● **Problem description**:
Set down every record below exactly as it stands, minus the pictures.

● **Recorded data**:
------------------------------------------------------------
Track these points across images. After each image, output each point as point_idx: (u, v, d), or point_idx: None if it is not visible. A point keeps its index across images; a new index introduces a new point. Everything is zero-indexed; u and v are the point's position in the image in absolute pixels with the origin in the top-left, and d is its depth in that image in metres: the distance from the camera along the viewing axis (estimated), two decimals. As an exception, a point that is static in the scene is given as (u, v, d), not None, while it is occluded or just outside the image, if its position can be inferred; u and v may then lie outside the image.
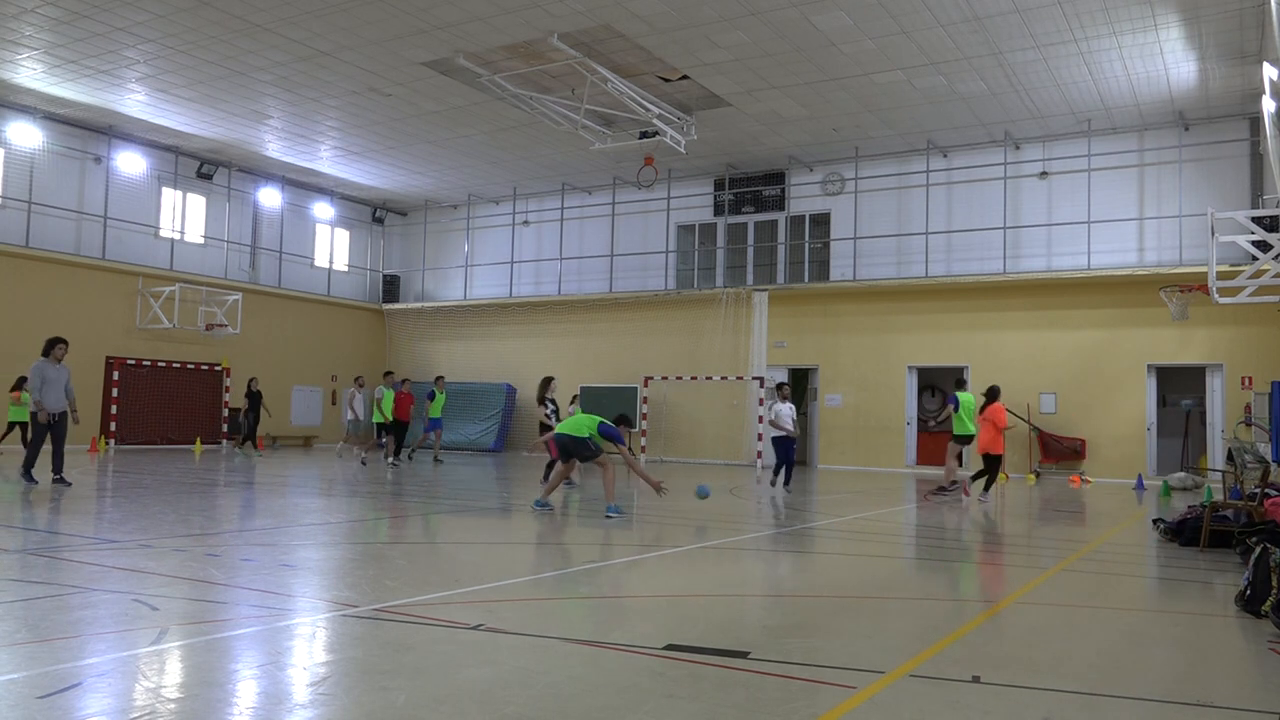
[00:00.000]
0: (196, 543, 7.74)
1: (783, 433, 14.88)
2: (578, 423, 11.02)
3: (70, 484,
------------------------------------------------------------
● **Finished task**:
Track these points across images. After each image, output each point as point_idx: (u, v, d), or point_idx: None if it is not visible. A point keeps its index across images; a new index introduces a new point. Everything is zero-indexed; u and v are the point's position in the image in absolute pixels with the origin in the top-left, and d is its depth in that image in metres: the distance from the camera along the viewing axis (estimated), two decimals. As an exception, a point that is static in the scene is given as (u, v, d), not None, while it is occluded or just outside the image, if its position can be inferred; u and v may then lie outside the image.
[00:00.000]
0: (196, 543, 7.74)
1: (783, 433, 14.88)
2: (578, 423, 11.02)
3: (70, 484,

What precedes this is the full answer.